### [PROBLEM REQUIREMENTS]
Copy the listing exactly, images excluded.

==================================================

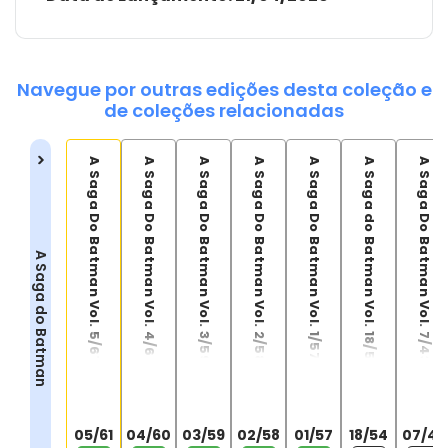
Navegue por outras edições desta coleção e
de coleções relacionadas
A Saga Do Batman Vol. 5/61
A Saga Do Batman Vol. 4/60
A Saga Do Batman Vol. 3/59
A Saga Do Batman Vol. 2/58
A Saga Do Batman Vol. 1/57
A Saga do Batman Vol. 18/54
A Saga Do Batman Vol. 7/43
A Saga do Batman
05/61
04/60
03/59
02/58
01/57
18/54
07/43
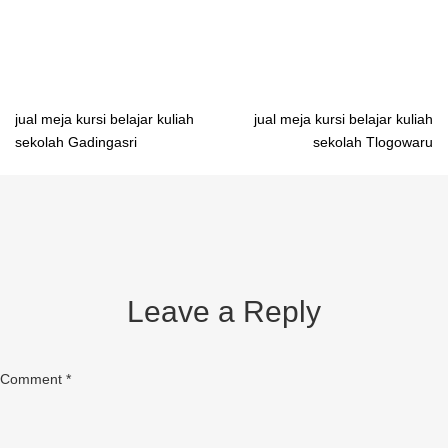
belajar dari besi Mamuju pabrik meja belajar dari besi Palu
Post
jual meja kursi belajar kuliah
jual meja kursi belajar kuliah
sekolah Gadingasri
sekolah Tlogowaru
navigation
Leave a Reply
Comment
*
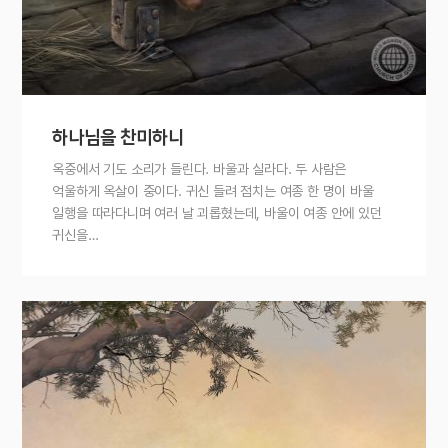
하나님을 찬미하니
옥중에서 기도 소리가 들린다. 바울과 실라다. 두 사람은
억울하게 옥살이 중이다. 귀신 들려 점치는 여종 한 명이 바울
일행을 따라다니며 여러 날 괴롭혔는데, 바울이 여종 안에 있던
귀신을…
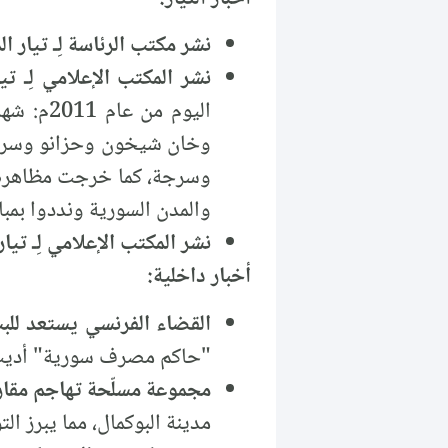
نشر مكتب الرئاسة لِـ تيار ا
نشر المكتب الإعلامي لِـ ت
اليوم م
وخان شيخون وحزانو وسرمي
وسرجة، كما خرجت مظاهرة ن
والمدن السورية ونددوا بمبا
نشر المكتب الإعلامي لِـ تي
أخبار داخلية:
القضاء الفرنسي يستعد لل
"حاكم مصرف سورية" أديب مي
مجموعة مسلّحة تهاجم مقار ميليشيا "
مدينة البوكمال، مما يبرز ال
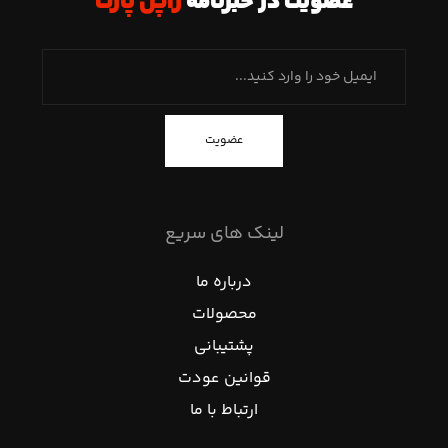
عضویت در خبرنامه
ژاپن پارت
عضویت
لینک های سریع
درباره ما
محصولات
پشتیبانی
قوانین عودت
ارتباط با ما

==================================================

### [EXPECTED ANSWER]
Navegue por outras edições desta coleção e
de coleções relacionadas
A Saga Do Batman Vol. 5/61
A Saga Do Batman Vol. 4/60
A Saga Do Batman Vol. 3/59
A Saga Do Batman Vol. 2/58
A Saga Do Batman Vol. 1/57
A Saga do Batman Vol. 18/54
A Saga Do Batman Vol. 7/43
A Saga do Batman
05/61
04/60
03/59
02/58
01/57
18/54
07/43
belajar dari besi Mamuju pabrik meja belajar dari besi Palu
Post
jual meja kursi belajar kuliah
jual meja kursi belajar kuliah
sekolah Gadingasri
sekolah Tlogowaru
navigation
Leave a Reply
Comment
*
하나님을 찬미하니
옥중에서 기도 소리가 들린다. 바울과 실라다. 두 사람은
억울하게 옥살이 중이다. 귀신 들려 점치는 여종 한 명이 바울
일행을 따라다니며 여러 날 괴롭혔는데, 바울이 여종 안에 있던
귀신을…
نشر مكتب الرئاسة لِـ تيار ا
نشر المكتب الإعلامي لِـ ت
اليوم م
وخان شيخون وحزانو وسرمي
وسرجة، كما خرجت مظاهرة ن
والمدن السورية ونددوا بمبا
نشر المكتب الإعلامي لِـ تي
أخبار داخلية:
القضاء الفرنسي يستعد لل
"حاكم مصرف سورية" أديب مي
مجموعة مسلّحة تهاجم مقار ميليشيا "
مدينة البوكمال، مما يبرز ال
عضویت در خبرنامه
ژاپن پارت
عضویت
لینک های سریع
درباره ما
محصولات
پشتیبانی
قوانین عودت
ارتباط با ما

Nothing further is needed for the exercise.